Filed under Dillard—Saint Annie, fiction, journalism, memoir, narrative, NOTED, teaching, education

14 responses to “The 100 best nonfiction books?

  1. Richard, I recently finished reading The Varieties of Religious Experience by William James in a men’s discussion group. Only people who haven’t read it but had only heard of it could put that book at Number Two on this list.

    • Dave, that’s what I understand. I have heard it’s a truly great book but tried to read it when I was too young. And to think the author’s brother was the great Henry James, whose own The Wings of the Dove is at 26 on the novels list, with The Ambassadors right below it; his The Golden Bowl is at 32.

      With your endorsement, The Varieties of Religious Experience now goes to number one on my TBR list.

      • Richard, I wasn’t suggesting that Varieties should be Number One. I question it being on the list at all. I can’t believe that anyone(s) who have actually read it would rate it this highly. Of course, that’s just an opinion.
        But if it’s still on your TBR list, I accept no responsibility.

      • Oh! Dave, thank you for correcting my impression. I find the list a mixed bag for perhaps the same reason: there are books on it that made a big impact or were thought very important and yet have been surpassed or which are simply not very readable.

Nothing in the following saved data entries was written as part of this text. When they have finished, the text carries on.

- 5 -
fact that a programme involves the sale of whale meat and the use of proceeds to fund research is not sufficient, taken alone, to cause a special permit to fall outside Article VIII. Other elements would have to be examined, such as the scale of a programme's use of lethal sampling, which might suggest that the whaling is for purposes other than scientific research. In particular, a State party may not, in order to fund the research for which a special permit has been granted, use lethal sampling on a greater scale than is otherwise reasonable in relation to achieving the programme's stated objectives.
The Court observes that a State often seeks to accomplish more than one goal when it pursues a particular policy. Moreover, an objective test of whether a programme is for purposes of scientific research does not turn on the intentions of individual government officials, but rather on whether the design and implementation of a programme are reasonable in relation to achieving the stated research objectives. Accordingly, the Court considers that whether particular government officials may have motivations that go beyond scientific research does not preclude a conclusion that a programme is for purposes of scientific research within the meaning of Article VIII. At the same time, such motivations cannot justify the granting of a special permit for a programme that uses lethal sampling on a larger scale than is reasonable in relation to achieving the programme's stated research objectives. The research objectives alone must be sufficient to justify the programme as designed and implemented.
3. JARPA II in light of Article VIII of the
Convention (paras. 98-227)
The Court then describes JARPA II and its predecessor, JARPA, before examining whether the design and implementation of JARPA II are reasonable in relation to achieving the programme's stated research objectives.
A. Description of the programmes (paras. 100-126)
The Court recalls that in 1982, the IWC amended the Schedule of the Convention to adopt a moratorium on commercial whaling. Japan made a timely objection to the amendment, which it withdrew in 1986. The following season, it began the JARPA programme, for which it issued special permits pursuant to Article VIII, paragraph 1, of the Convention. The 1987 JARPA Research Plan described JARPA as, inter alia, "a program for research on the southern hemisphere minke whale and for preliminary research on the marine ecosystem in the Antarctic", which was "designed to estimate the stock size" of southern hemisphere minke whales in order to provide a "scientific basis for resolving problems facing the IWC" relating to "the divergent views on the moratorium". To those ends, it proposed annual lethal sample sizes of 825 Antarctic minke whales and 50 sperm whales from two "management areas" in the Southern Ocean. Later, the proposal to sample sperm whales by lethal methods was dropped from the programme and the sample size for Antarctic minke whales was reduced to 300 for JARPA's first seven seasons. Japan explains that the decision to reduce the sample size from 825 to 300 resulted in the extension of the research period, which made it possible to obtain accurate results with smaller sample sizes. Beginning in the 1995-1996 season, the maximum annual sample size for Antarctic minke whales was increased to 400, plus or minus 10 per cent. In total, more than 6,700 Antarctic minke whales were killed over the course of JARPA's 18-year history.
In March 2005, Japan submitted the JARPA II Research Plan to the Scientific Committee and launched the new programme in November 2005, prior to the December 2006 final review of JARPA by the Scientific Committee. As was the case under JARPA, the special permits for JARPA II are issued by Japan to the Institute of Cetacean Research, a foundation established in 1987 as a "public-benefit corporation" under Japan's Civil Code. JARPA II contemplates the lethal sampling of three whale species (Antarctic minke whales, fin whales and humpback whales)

        An example of my own, sadly, is Rachel Carson’s Silent Spring. It caused all kinds of changes for the good, and it literally killed her to write it, but is now primarily of historical interest. I read it and taught it a few years ago, and I did not find it as gripping as I thought I would; its organization seemed diffuse, perhaps because she was covering so much territory, but its narrative seemed to suffer as a result and I felt there must have been a better structure for it. There have been great books of environmental reportage since that have taken the banner forward and which are much more gripping. But Silent Spring is there for historical reasons.

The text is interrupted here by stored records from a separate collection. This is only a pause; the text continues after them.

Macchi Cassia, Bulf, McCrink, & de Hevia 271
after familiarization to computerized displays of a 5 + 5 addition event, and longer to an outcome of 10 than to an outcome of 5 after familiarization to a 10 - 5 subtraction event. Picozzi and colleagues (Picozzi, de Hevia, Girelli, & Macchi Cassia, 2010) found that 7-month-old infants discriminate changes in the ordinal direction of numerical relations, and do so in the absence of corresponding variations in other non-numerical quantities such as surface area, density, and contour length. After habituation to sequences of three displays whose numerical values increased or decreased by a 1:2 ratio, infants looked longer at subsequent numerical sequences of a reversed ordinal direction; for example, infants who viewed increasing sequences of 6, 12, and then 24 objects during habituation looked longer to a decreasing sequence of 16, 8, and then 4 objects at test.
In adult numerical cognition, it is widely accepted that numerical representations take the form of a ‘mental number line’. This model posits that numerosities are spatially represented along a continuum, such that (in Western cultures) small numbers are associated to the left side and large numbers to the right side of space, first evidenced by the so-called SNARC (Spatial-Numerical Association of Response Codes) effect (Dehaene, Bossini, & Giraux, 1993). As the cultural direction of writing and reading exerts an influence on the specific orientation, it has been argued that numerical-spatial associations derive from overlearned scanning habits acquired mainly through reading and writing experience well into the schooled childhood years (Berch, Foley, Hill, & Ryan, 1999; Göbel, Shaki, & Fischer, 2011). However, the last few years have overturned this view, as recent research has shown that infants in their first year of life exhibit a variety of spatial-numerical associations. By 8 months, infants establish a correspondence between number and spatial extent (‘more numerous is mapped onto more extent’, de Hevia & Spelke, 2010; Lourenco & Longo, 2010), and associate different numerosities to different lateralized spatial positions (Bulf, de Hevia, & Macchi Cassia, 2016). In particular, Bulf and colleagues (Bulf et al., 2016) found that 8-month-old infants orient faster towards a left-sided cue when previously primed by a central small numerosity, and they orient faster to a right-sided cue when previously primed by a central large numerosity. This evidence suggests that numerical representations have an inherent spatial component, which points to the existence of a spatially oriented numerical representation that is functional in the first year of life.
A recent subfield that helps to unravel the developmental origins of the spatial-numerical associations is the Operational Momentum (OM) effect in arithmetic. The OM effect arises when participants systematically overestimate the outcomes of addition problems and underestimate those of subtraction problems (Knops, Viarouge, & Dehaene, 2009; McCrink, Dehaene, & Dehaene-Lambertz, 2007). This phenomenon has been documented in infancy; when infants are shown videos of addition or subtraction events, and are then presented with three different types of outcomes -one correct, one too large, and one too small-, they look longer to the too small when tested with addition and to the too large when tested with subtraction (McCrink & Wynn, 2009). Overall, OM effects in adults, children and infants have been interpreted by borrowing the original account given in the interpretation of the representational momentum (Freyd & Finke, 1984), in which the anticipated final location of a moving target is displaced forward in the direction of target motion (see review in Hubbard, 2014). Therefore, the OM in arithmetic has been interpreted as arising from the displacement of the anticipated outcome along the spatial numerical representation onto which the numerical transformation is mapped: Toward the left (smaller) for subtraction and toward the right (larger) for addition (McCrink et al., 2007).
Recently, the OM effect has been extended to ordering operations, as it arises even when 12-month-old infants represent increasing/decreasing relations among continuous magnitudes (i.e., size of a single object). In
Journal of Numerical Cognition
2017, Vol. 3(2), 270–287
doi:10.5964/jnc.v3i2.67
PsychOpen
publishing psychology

        Makes me wonder if Ulysses really is the greatest novel ever written, as the Modern Library’s fiction list has it (with Joyce’s The Portrait of the Artist as a Young Man at number three), or if it is just there because of its extreme innovation (that makes it unreadable for most people).

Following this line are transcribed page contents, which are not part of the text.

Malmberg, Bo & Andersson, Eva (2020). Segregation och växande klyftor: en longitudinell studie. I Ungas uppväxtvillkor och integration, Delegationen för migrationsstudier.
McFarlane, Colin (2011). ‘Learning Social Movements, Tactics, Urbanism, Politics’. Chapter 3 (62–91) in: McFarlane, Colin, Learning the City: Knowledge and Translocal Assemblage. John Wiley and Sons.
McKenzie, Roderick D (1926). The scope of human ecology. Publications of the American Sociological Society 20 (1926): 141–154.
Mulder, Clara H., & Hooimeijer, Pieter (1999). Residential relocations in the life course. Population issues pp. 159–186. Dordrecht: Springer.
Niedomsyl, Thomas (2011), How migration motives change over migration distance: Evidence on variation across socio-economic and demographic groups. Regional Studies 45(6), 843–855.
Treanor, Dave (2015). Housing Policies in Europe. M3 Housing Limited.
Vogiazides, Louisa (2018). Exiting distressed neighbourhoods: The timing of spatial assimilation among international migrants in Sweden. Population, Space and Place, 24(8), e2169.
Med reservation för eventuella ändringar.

  2. I also support The Varieties of Religious Experience as a TBR book. And, yes, William and Henry were brothers. Check out Alice also. Amazing family.

    Love lists. I need to add this one to my own collection of lists, though only some of these are memoirs. Hope that is ok with you?

    • It would be great if you used it, Shirley. That’s why I called attention to it, to spread the word! The list interests me, especially the sprinkling of memoirs and other books of very personal writing, along with narrative nonfiction and popular scholarship like The Varieties of Religious Experience.

      I have a huge biography, as yet unread, on the James family . . .

  3. Fascinating, Richard. It opens up whole new vistas of reading. I love lists too. Also note your own recommendations on the side of the blog. Nice addition!

  4. It’s heavy on men, predictably I guess. Lots of reasons for this, but still —

    I wonder about the composition of the committee–age, race, gender-wise. Get a different committee and you’d probably get a 50% different list. Do you think?

    Glad to see Rebecca West on there.

  5. Pingback: The 100 best nonfiction books- Modern Library «

  6. I was a little disappointed not to see “The Rise and Fall of the Third Reich,” by William L. Shirer on the list. I could also name several other books I think should go on the list, but I agree with Ms. Alden, the list represents the biases and opinions of the committee.

  7. Fascinating. Great post.

  8. Thanks a lot for publishing the list, Richard. Though there are a number of books I can’t see myself ever reading on it, the overall list causes me to reconsider my opinion of Modern Library–before this, they seemed so terribly, terribly middle-brow in the things the things they had to say and publish. I’m much more impressed with them now than I was (and of course, I continue to be highly impressed with you, for your excellent coverage of what’s happening in the world of memoir and etc. writing. Your qualified endorsement of the list also counts for a lot).